Впрочем, всякий человек, критикующий дарвинизм, вроде бы ломится в открытую дверь — ведь его научная несостоятельность доказана давно и на бесчисленных примерах. Вспомним афоризм Любищева: "Хотя в пользу теории эво­люции собран Монблан фактов, против нее го­ворят Гималаи фактов" [11]. Но и действен­ность такой критики оказалась равной нулю: дарвинизм продолжает оставаться официаль­ной доктриной академической науки.

Неизбежно возникает вопрос: следует ли считать концепцию естественного отбора под­линно научной? Речь, подчеркнем, идет не о верности или ошибочности дарвинизма, а о том, является ли он "обычной" научной теори­ей. Может быть все-таки это феномен совер­шенно   иной   природы,   лишь   имитирующий


внешние признаки науки? Многие считают, что эволюционной теории в общепринятом смысле никогда не существовало. То, что называлось теорией, было лишь рядом интерпретаций. Нет необходимости напоминать, что полноценная научная концепция способна не только непро­тиворечиво и единообразно объяснить весь экс­периментальный материал, но и предсказать новые, неизвестные ранее явления.

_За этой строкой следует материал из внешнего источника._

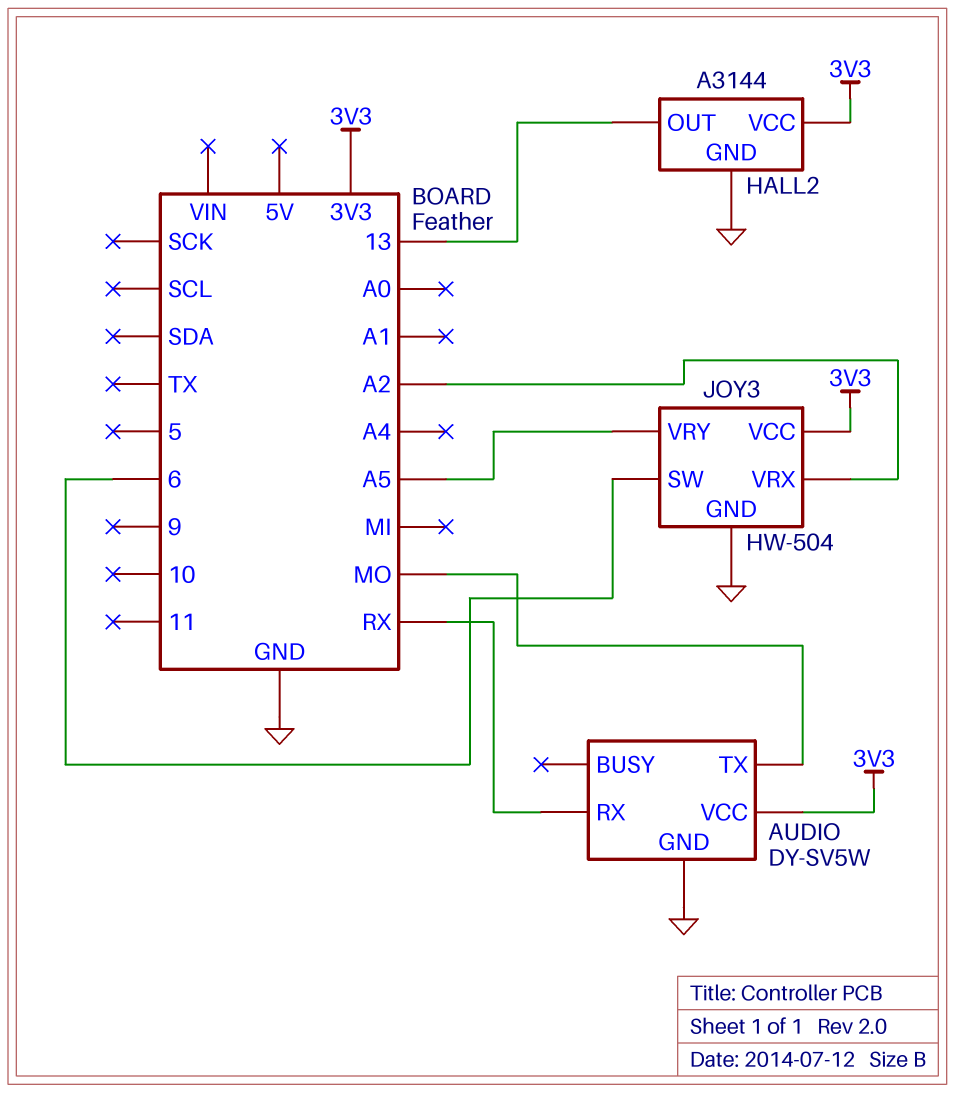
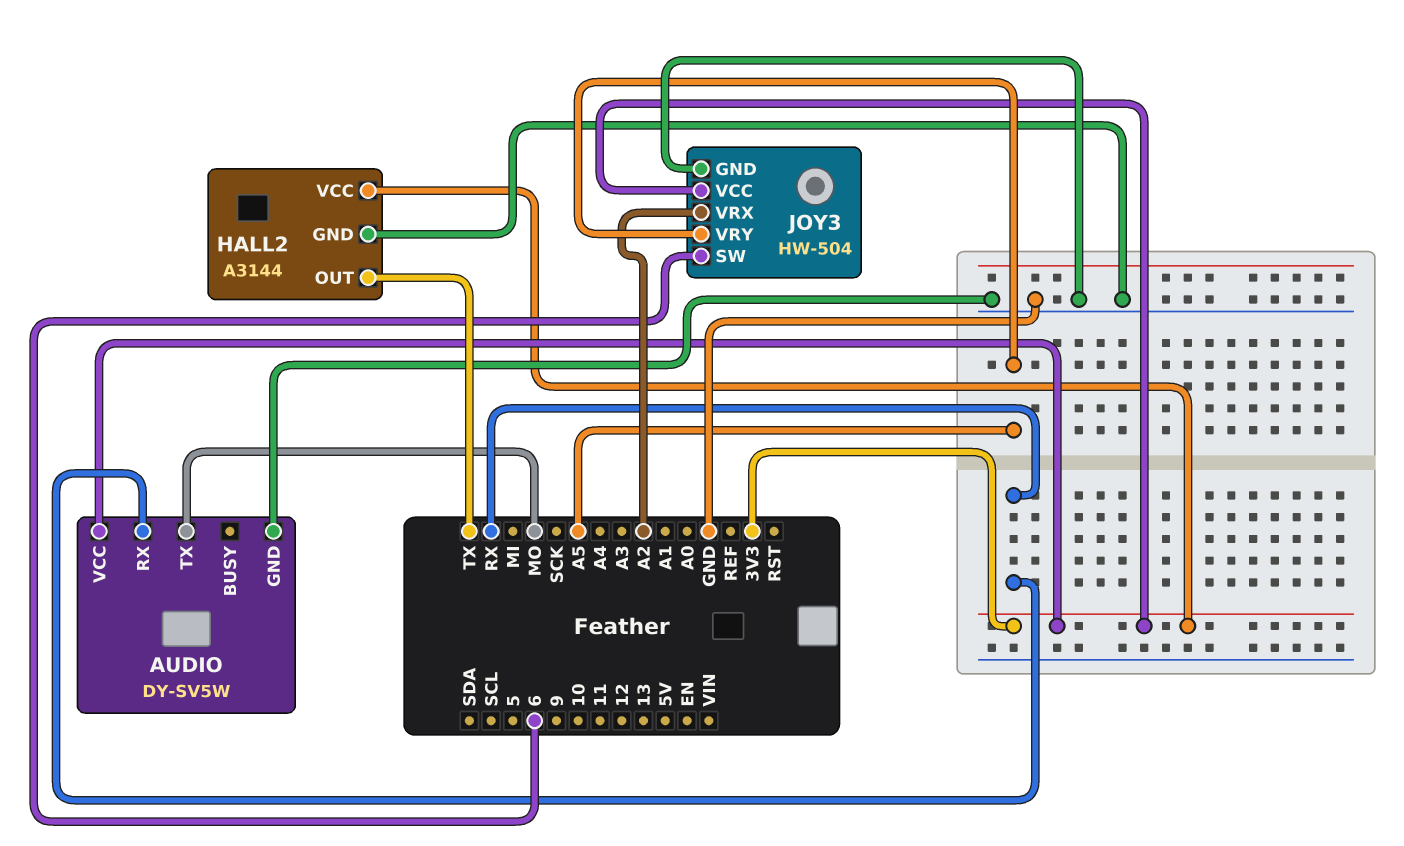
HALL2 pin OUT: 13 -> TX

Предсказала ли эта концепция существова­ние таких феноменов, которые принципиально необъяснимы в рамках конкурирующих тео­рий? Смогла ли она предложить хотя бы один experimentum crucis? За полтораста лет своего существования не только не смогла, но и выра­ботала среди своих приверженцев такое стойкое равнодушие к проблеме собственной обоснованности, что сейчас трудно сказать, су­ществует ли в природе что-то, способное омра­чить олимпийскую безмятежность ее адептов.

Так, может быть, правы те критики теории эволюции, которые считают, что дарвинизм есть лишь идеологема, принявшая обличие на­учной теории? Ведь еще сто лет назад наш со­отечественник Н. Данилевский писал, что тео­рия эволюции не столько биологическое, сколько философское учение, купол на здании механического материализма, чем только мож­но объяснить ее фантастический успех, никак не связанный с научными достижениями.

Нам теперь становятся более понятны при­чины того, что, несмотря на бесплодность, дар­виновская теория эволюции остается почти без­раздельно господствующей. Об одной из них уже было сказано: дарвинизм есть наиболее по­следовательное воплощение "линии Демокри­та". Идеологические достоинства здесь выше всяких похвал, что же касается фактов, то с ними как-нибудь, да утрясется. Другая причина также на поверхности. Как это часто бывает, даже многократно провалившаяся концепция может очень долго существовать как бы по инерции, если у нее нет достаточно разработан­ной альтернативы. И здесь объективности ради следует сказать, что до последнего времени та­ковой у дарвинизма, действительно, не было.


ЭВОЛЮЦИОННАЯ КОНЦЕПЦИЯ МЕЙЕНА

Ситуация принципиально изменилась после того, как в работах С. Мейена (1935 - 1987) бы­ли сформулированы основные положения номотетической теории эволюции [12]. Следует, конечно, напомнить, что у Мейена были вы­дающиеся предшественники.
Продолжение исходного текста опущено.